The "Fathering Our City" report, written by Warwick Pudney and commissioned by Te Korowai Manaaki - Great Start Waitakere and Violence Free Waitakere, was released at the Waitakere City Fathering Hui on May 16.

The key finding of the report is that our major problem with parenting is absenteeism.

Among other things it concludes that: "For both boys and girls, love and dependency can become confused without a father; fatherless males are five times more likely to [commit] suicide; under-fathered girls are more likely to become pregnant; the under-fathered child is more likely to use drugs; fatherless boys are 20 times more likely to end up in prison and fatherless boys are nine times more likely to drop out of high school."

In short, the problem isn't how we've been parenting but whether or not we've been parenting at all.

Absenteeism is rife amongst parents - and fathers in particular - and the cure, surely, is not to penalise those who are staying in the game, even if they are doing the job badly.

Our current law around smacking, although it may have been introduced with the very best of intentions, surely will do this.

What it implies is that only parents who never lose their temper, never get frustrated with a rebellious child, never allow their own issues to cloud their judgement can do the job.

I'm afraid if parents were sorted out according to these standards, we'd be a nation of orphans.

We believe, or did once, in the worth of individual enterprise, in the value of having a go and in the idea that it is far better to have tried and failed than to have never tried at all.

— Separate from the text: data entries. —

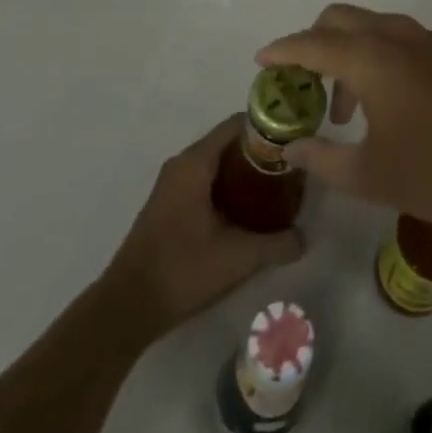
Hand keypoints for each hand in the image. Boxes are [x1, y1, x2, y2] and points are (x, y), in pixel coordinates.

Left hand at [103, 115, 304, 339]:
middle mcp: (182, 164)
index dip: (268, 128)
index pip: (237, 125)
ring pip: (217, 164)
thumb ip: (276, 244)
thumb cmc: (181, 270)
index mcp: (195, 162)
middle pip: (229, 143)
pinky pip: (206, 181)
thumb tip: (304, 237)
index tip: (294, 142)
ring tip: (277, 190)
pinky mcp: (170, 205)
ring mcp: (173, 185)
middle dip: (261, 153)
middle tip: (292, 170)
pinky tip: (250, 213)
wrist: (127, 307)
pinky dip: (230, 188)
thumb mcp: (237, 258)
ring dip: (245, 173)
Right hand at [256, 5, 431, 243]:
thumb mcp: (370, 176)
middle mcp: (395, 36)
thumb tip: (290, 150)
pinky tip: (383, 106)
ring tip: (343, 110)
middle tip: (301, 83)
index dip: (281, 51)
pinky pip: (396, 40)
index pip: (311, 43)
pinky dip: (374, 57)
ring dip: (346, 53)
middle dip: (312, 43)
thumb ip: (321, 160)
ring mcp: (427, 41)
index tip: (260, 61)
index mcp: (370, 57)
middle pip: (338, 19)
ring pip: (370, 27)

The very fact that a person is trusted to give something a go not only does wonders for self-confidence but it tends to lift the ambitions of those in the vicinity. Which is why it seems so incongruous to me that we as a society have accepted so mutely a law which not only punishes parents for trying to do their job but which actually criminalises them in some cases.

Parenting is perhaps one of the most important tasks anyone can take on.

Our society provides virtually no training for it and very little material encouragement to parents.

Now we have a law which makes a criminal out of a parent who has tried to stay in the game even though they might be getting it a bit wrong.

I can't think of anything more discouraging to young parents who already lack confidence and knowledge.

The law has become a form of violence against ordinary parents who are trying to do the job, even if badly at times.

We need to fix this law and find a more positive approach to parents and parenting.

- Richard Dawson is Pastor of St Stephens/Leith Valley Presbyterian Church.